Provided records —
'''

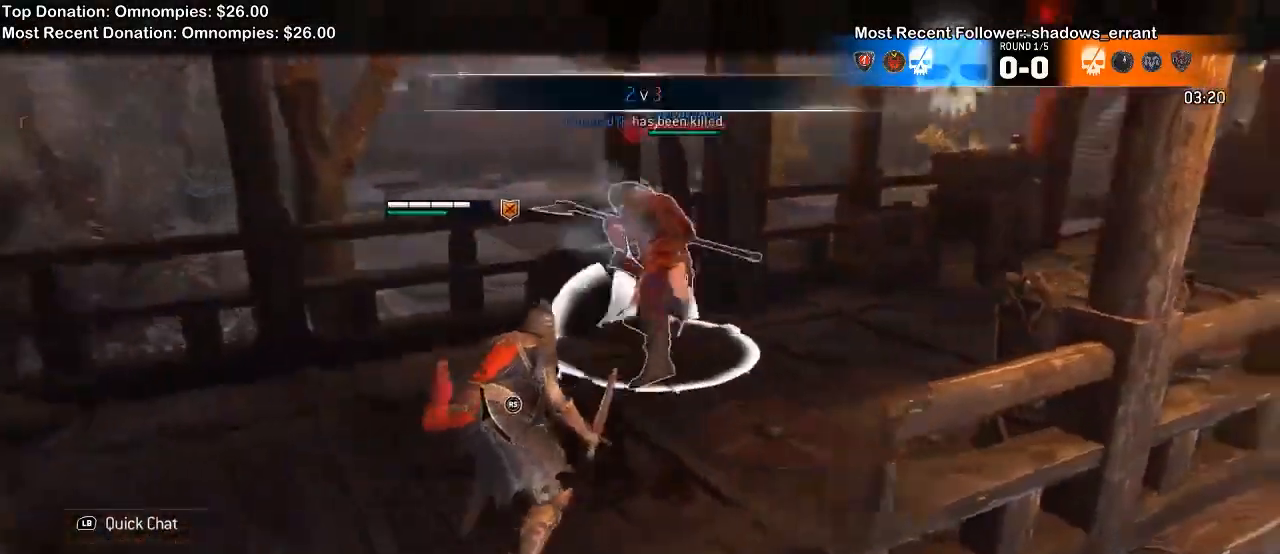
{"dt_ms": 500, "buttons": ["L2"], "left_stick": "up", "right_stick": "center", "events": [[33, "right_stick", "right"], [333, "right_stick", "center"]]}
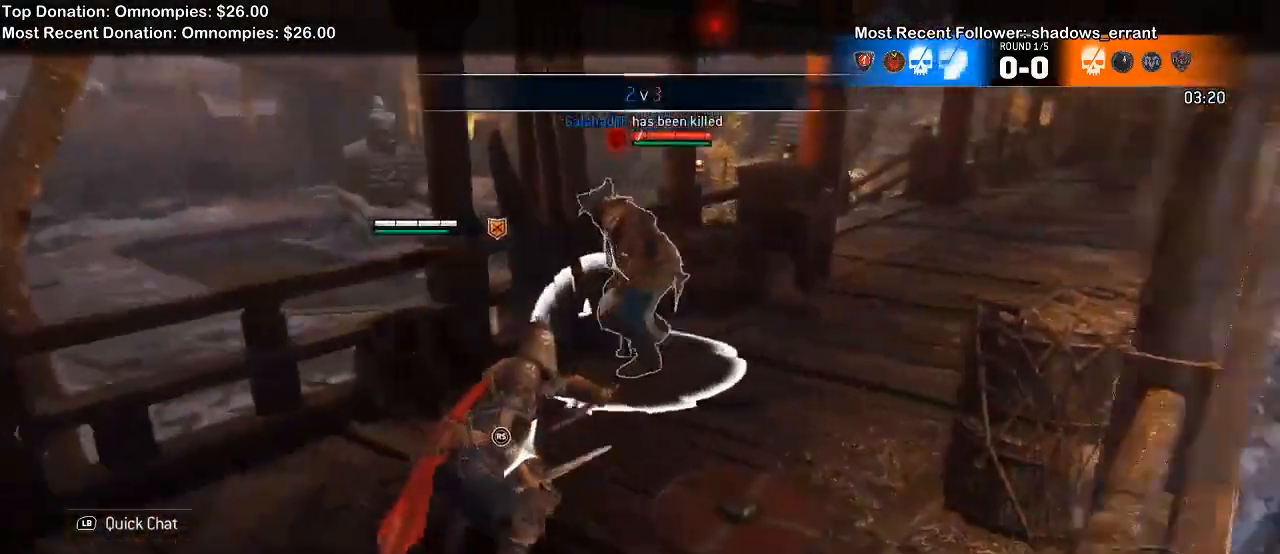
{"dt_ms": 500, "buttons": ["L2"], "left_stick": "up-right", "right_stick": "center", "events": [[167, "left_stick", "up-right"]]}
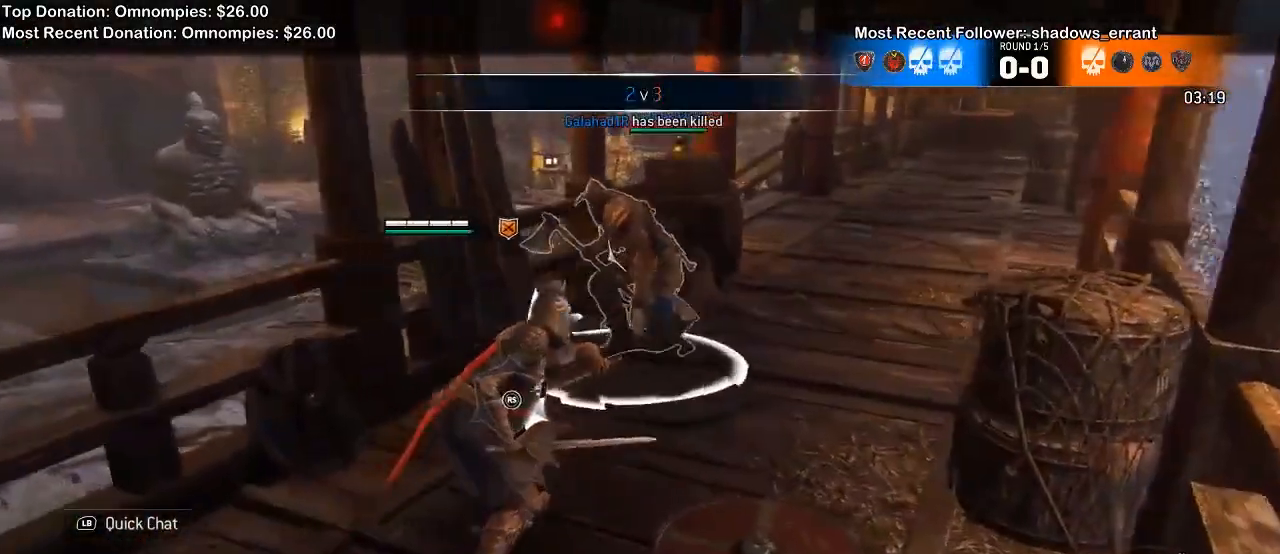
{"dt_ms": 500, "buttons": ["L2"], "left_stick": "up-right", "right_stick": "center", "events": [[200, "right_stick", "up"], [433, "right_stick", "center"]]}
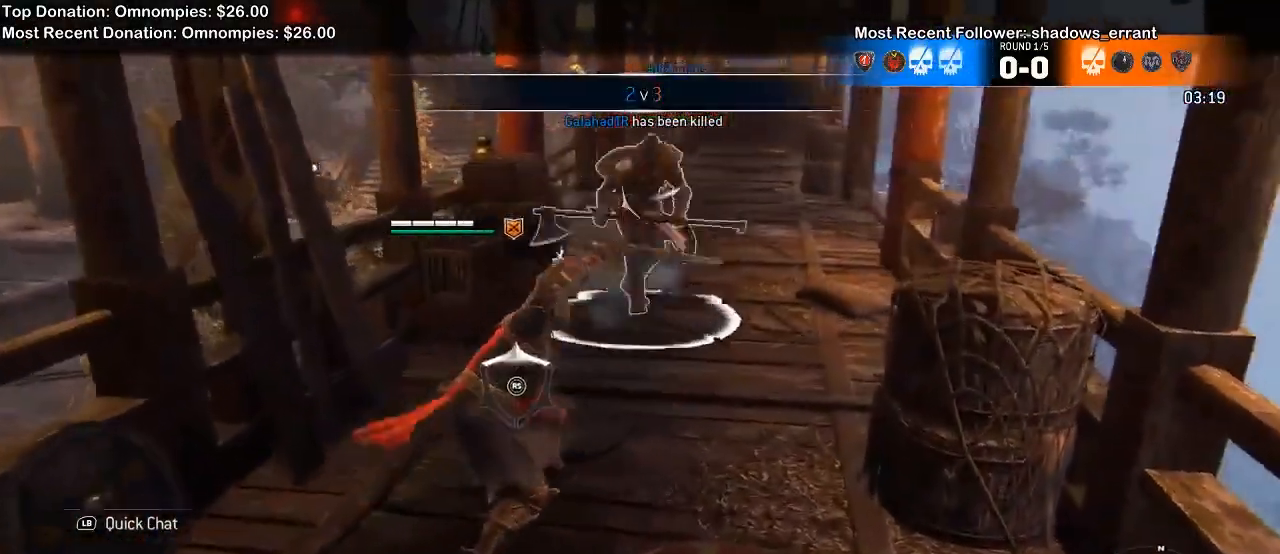
{"dt_ms": 500, "buttons": ["L2"], "left_stick": "center", "right_stick": "center", "events": [[33, "left_stick", "down-left"], [267, "left_stick", "center"]]}
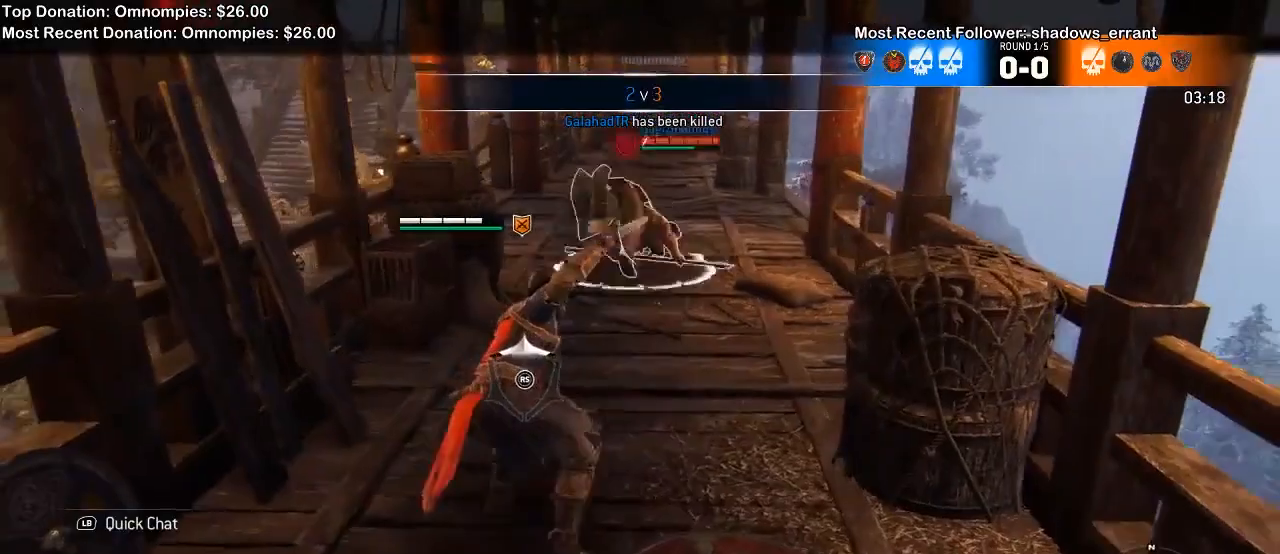
{"dt_ms": 500, "buttons": [], "left_stick": "up", "right_stick": "center"}
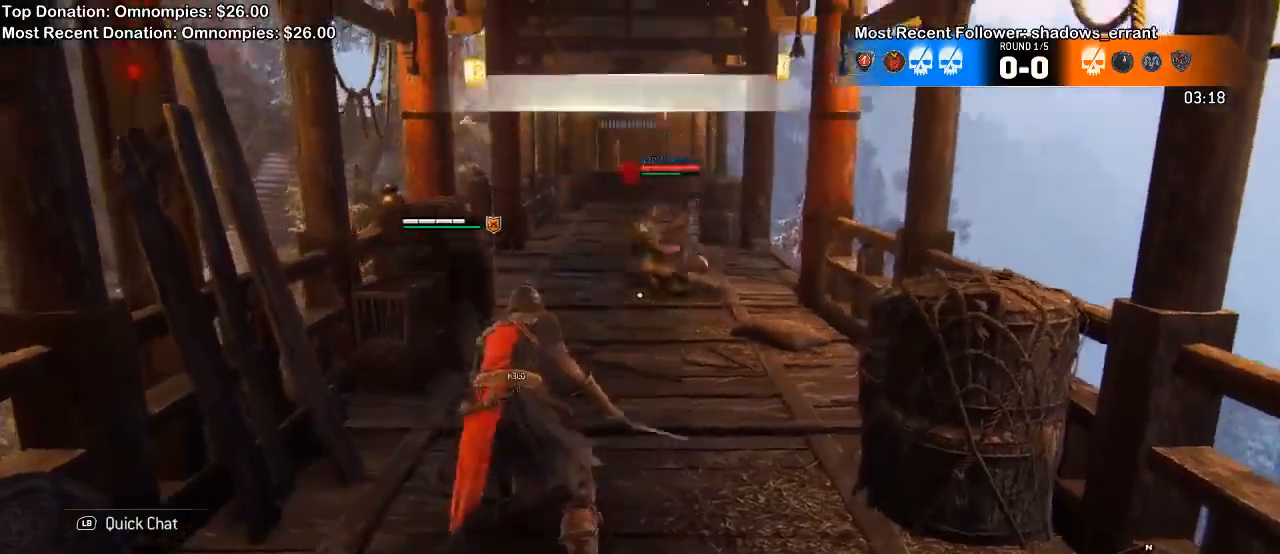
{"dt_ms": 500, "buttons": [], "left_stick": "center", "right_stick": "center", "events": [[300, "right_stick", "down"], [400, "left_stick", "center"], [433, "right_stick", "center"]]}
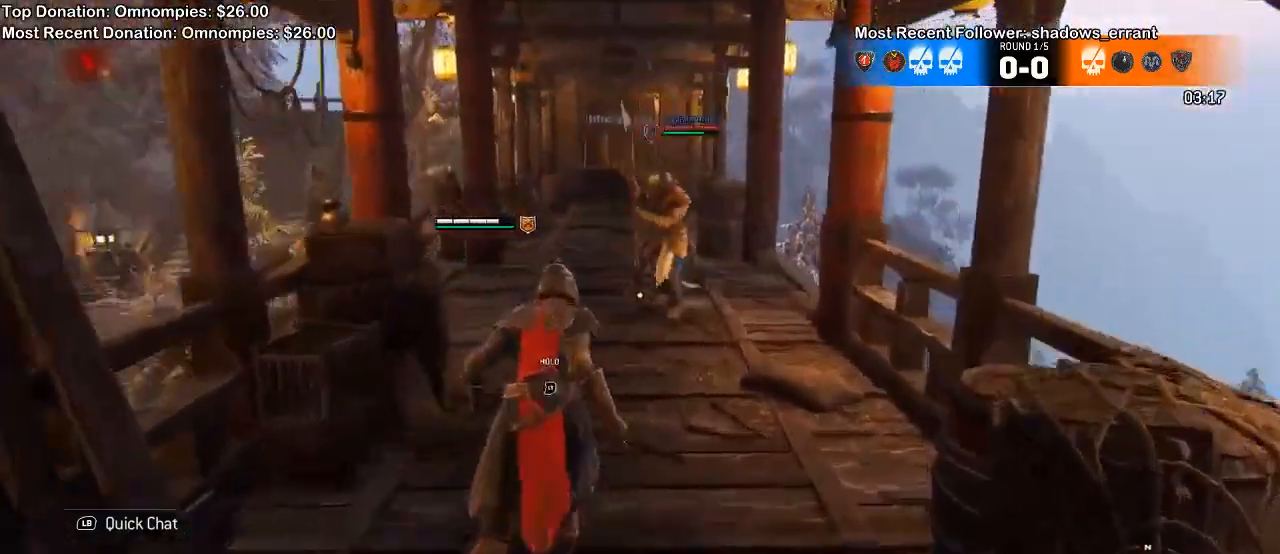
{"dt_ms": 500, "buttons": ["L2"], "left_stick": "center", "right_stick": "center", "events": [[33, "L2", "down"]]}
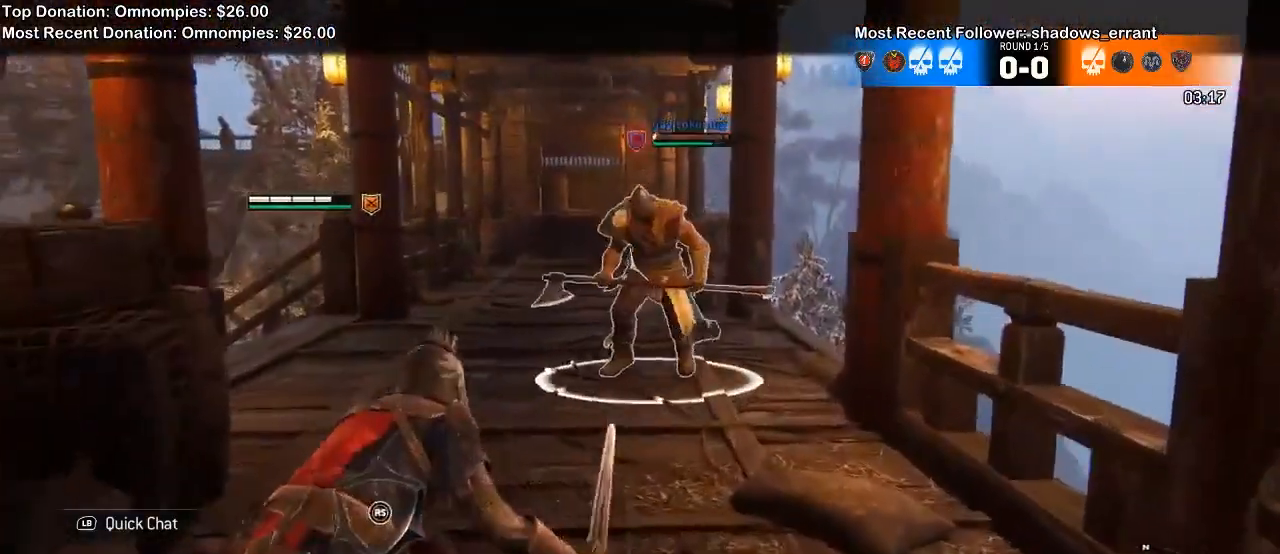
{"dt_ms": 500, "buttons": ["L2"], "left_stick": "up-left", "right_stick": "center", "events": [[33, "left_stick", "up-left"]]}
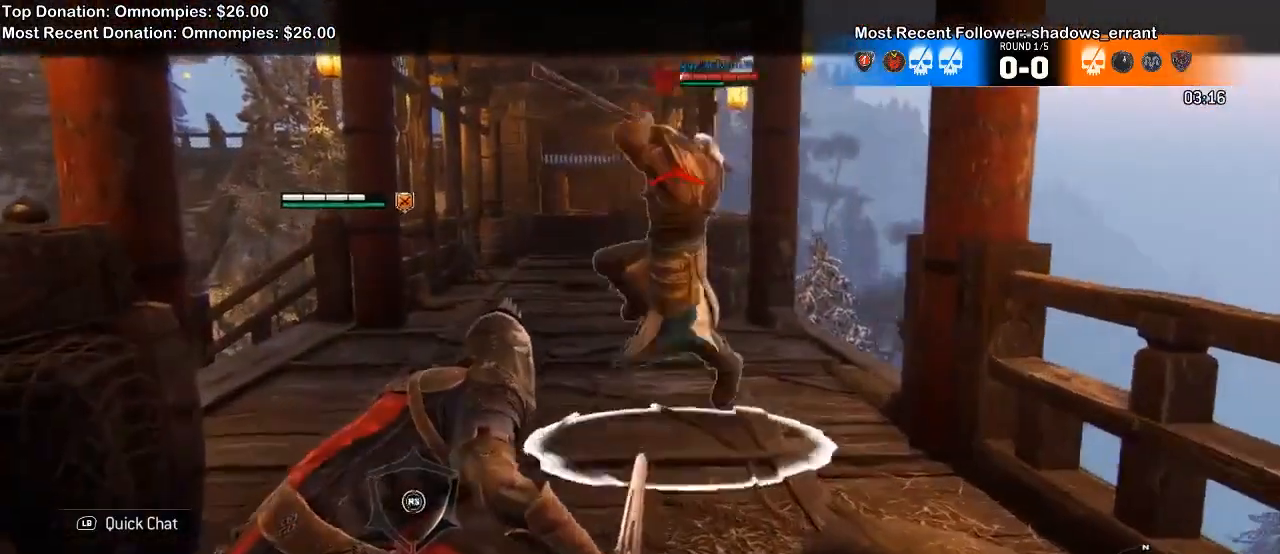
{"dt_ms": 500, "buttons": ["L2"], "left_stick": "up", "right_stick": "up-left", "events": [[33, "left_stick", "up"], [67, "right_stick", "left"], [200, "right_stick", "up-left"]]}
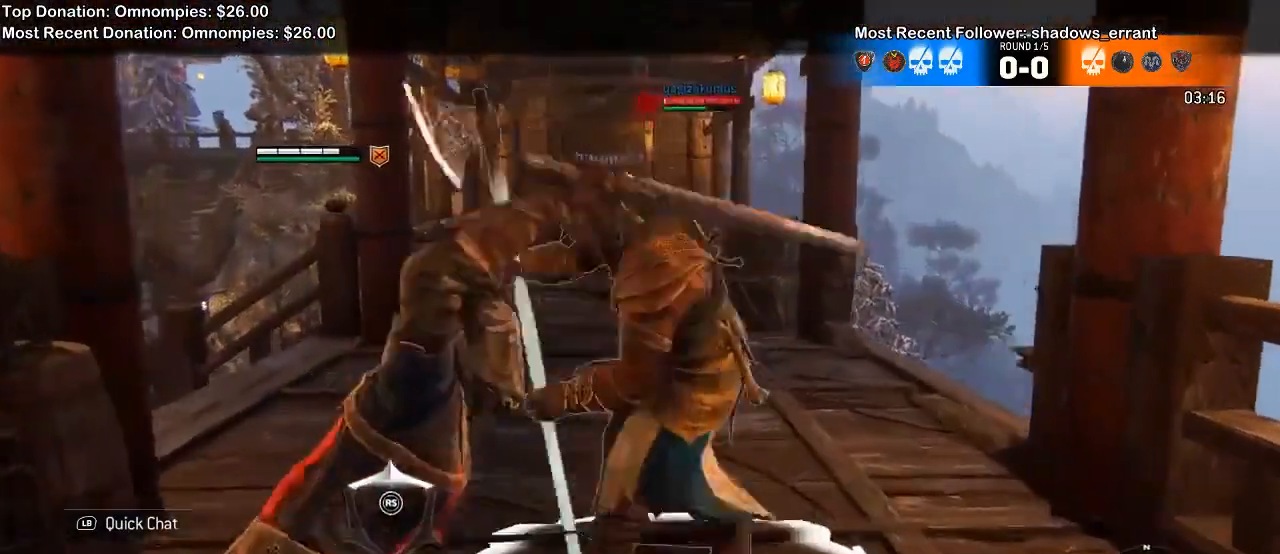
{"dt_ms": 500, "buttons": ["L2"], "left_stick": "center", "right_stick": "up-left", "events": [[33, "left_stick", "center"], [400, "B", "down"], [500, "B", "up"]]}
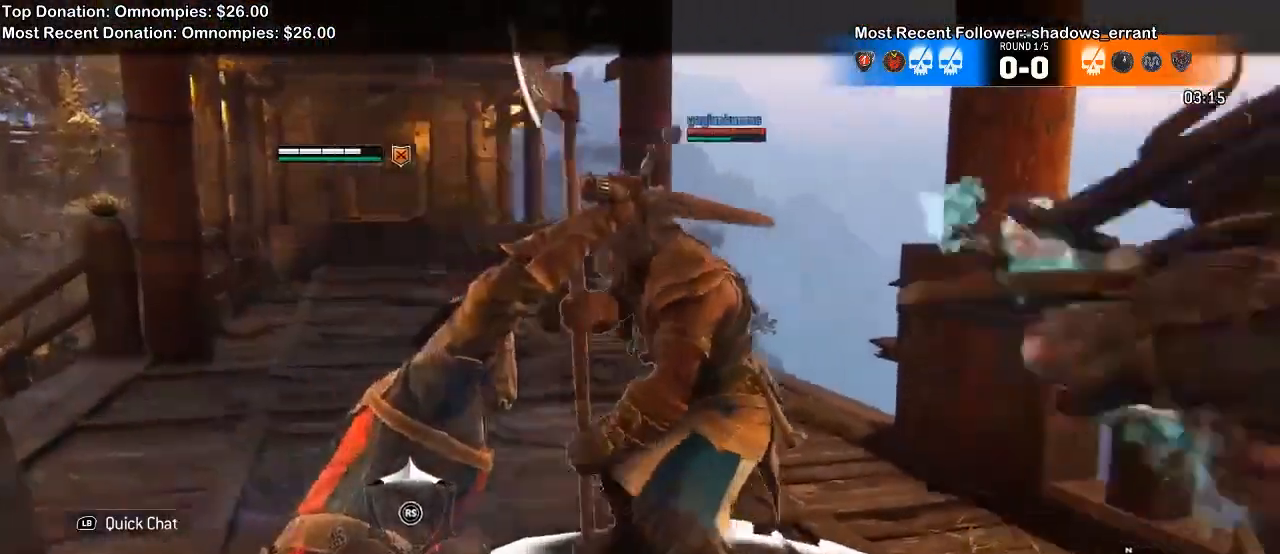
{"dt_ms": 1000, "buttons": [], "left_stick": "center", "right_stick": "down-right"}
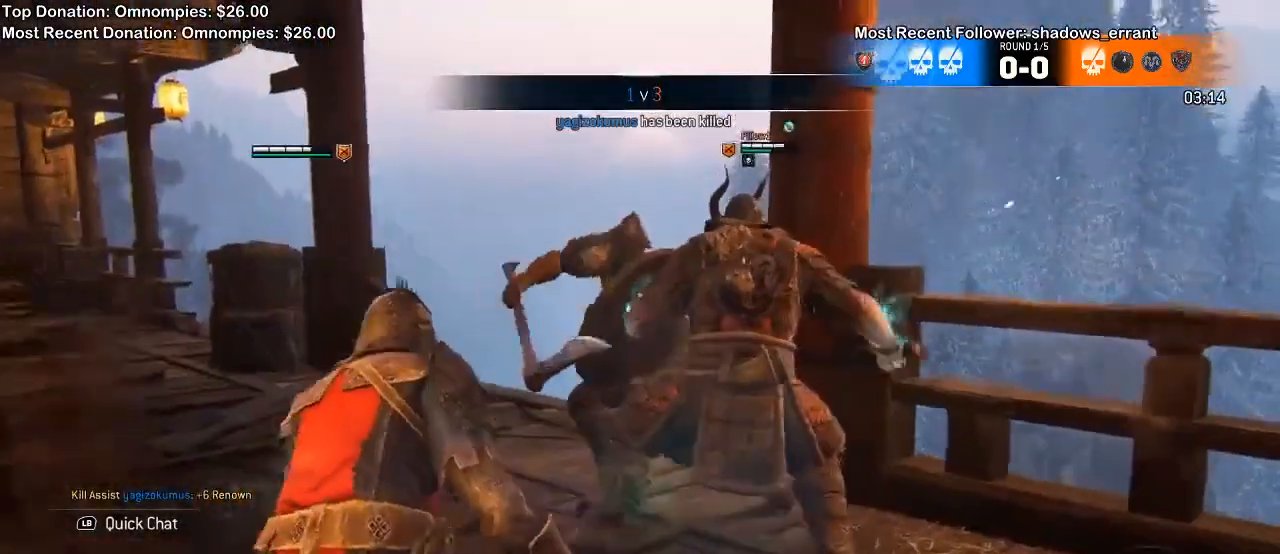
{"dt_ms": 500, "buttons": [], "left_stick": "center", "right_stick": "down-right", "events": []}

'''

Directions — Scan the entries for the word "down". Report each line that has it.

Exercise solution —
{"dt_ms": 500, "buttons": ["L2"], "left_stick": "center", "right_stick": "center", "events": [[33, "left_stick", "down-left"], [267, "left_stick", "center"]]}
{"dt_ms": 500, "buttons": [], "left_stick": "center", "right_stick": "center", "events": [[300, "right_stick", "down"], [400, "left_stick", "center"], [433, "right_stick", "center"]]}
{"dt_ms": 500, "buttons": ["L2"], "left_stick": "center", "right_stick": "center", "events": [[33, "L2", "down"]]}
{"dt_ms": 500, "buttons": ["L2"], "left_stick": "center", "right_stick": "up-left", "events": [[33, "left_stick", "center"], [400, "B", "down"], [500, "B", "up"]]}
{"dt_ms": 1000, "buttons": [], "left_stick": "center", "right_stick": "down-right"}
{"dt_ms": 500, "buttons": [], "left_stick": "center", "right_stick": "down-right", "events": []}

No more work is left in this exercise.